◆ **Goal of the exercise**
Every line in the records below between the one holding "kábítószerügyi egyeztető fórum" and the one holding "10 órakor kerül sor", inclusive, is to be set down exactly; all other lines are to be left out.

◆ **Supplied records**
━━━━━━━━━━━━━━━━━━━━━━━━━━━━━━

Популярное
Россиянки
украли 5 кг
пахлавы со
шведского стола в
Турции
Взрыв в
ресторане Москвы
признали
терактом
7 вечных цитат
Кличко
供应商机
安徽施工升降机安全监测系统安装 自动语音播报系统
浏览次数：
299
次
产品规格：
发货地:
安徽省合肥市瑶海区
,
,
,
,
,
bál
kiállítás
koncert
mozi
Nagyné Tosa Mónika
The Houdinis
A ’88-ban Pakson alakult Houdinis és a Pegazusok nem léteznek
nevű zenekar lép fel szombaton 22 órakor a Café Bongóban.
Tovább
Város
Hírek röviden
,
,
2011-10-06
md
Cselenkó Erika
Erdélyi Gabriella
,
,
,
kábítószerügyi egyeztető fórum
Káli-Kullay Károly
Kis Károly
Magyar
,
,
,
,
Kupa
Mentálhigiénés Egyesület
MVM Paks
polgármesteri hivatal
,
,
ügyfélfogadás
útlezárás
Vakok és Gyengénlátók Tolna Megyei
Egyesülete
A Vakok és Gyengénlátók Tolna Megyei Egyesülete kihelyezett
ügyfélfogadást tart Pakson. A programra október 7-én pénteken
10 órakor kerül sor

━━━━━━━━━━━━━━━━━━━━━━━━━━━━━━

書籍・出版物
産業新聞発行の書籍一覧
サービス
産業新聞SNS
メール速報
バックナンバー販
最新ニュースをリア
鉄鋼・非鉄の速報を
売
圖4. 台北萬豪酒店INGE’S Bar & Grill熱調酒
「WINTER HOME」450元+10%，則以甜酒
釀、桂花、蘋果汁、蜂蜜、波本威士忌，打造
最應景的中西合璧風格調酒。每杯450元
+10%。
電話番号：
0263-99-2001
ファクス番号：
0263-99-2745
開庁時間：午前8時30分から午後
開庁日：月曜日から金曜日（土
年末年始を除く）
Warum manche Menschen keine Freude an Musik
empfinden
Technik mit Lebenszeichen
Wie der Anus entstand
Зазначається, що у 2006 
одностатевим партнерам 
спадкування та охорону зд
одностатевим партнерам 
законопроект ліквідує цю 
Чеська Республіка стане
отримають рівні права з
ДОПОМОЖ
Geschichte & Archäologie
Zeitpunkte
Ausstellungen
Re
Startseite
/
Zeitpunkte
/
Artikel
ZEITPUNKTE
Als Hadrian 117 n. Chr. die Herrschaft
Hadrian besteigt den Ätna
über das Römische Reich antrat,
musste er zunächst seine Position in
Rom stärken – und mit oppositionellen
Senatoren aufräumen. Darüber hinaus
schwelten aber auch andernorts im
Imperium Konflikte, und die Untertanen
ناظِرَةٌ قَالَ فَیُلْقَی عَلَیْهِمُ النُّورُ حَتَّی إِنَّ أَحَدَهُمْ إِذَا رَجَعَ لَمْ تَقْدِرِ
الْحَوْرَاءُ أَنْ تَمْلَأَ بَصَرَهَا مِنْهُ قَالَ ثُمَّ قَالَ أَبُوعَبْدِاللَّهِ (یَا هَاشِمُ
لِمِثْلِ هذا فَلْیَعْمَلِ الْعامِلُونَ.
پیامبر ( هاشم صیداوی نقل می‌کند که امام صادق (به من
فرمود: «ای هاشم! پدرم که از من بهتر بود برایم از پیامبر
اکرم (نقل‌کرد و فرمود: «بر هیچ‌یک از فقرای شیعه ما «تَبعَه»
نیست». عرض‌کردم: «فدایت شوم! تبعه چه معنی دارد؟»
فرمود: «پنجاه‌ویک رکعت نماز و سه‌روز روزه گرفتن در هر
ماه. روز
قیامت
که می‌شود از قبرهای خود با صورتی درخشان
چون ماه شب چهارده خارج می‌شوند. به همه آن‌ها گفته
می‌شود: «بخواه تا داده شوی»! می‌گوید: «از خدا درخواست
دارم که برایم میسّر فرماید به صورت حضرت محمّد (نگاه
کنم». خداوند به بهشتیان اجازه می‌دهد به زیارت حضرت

━━━━━━━━━━━━━━━━━━━━━━━━━━━━━━

◆ **Worked solution**
kábítószerügyi egyeztető fórum
Káli-Kullay Károly
Kis Károly
Magyar
,
,
,
,
Kupa
Mentálhigiénés Egyesület
MVM Paks
polgármesteri hivatal
,
,
ügyfélfogadás
útlezárás
Vakok és Gyengénlátók Tolna Megyei
Egyesülete
A Vakok és Gyengénlátók Tolna Megyei Egyesülete kihelyezett
ügyfélfogadást tart Pakson. A programra október 7-én pénteken
10 órakor kerül sor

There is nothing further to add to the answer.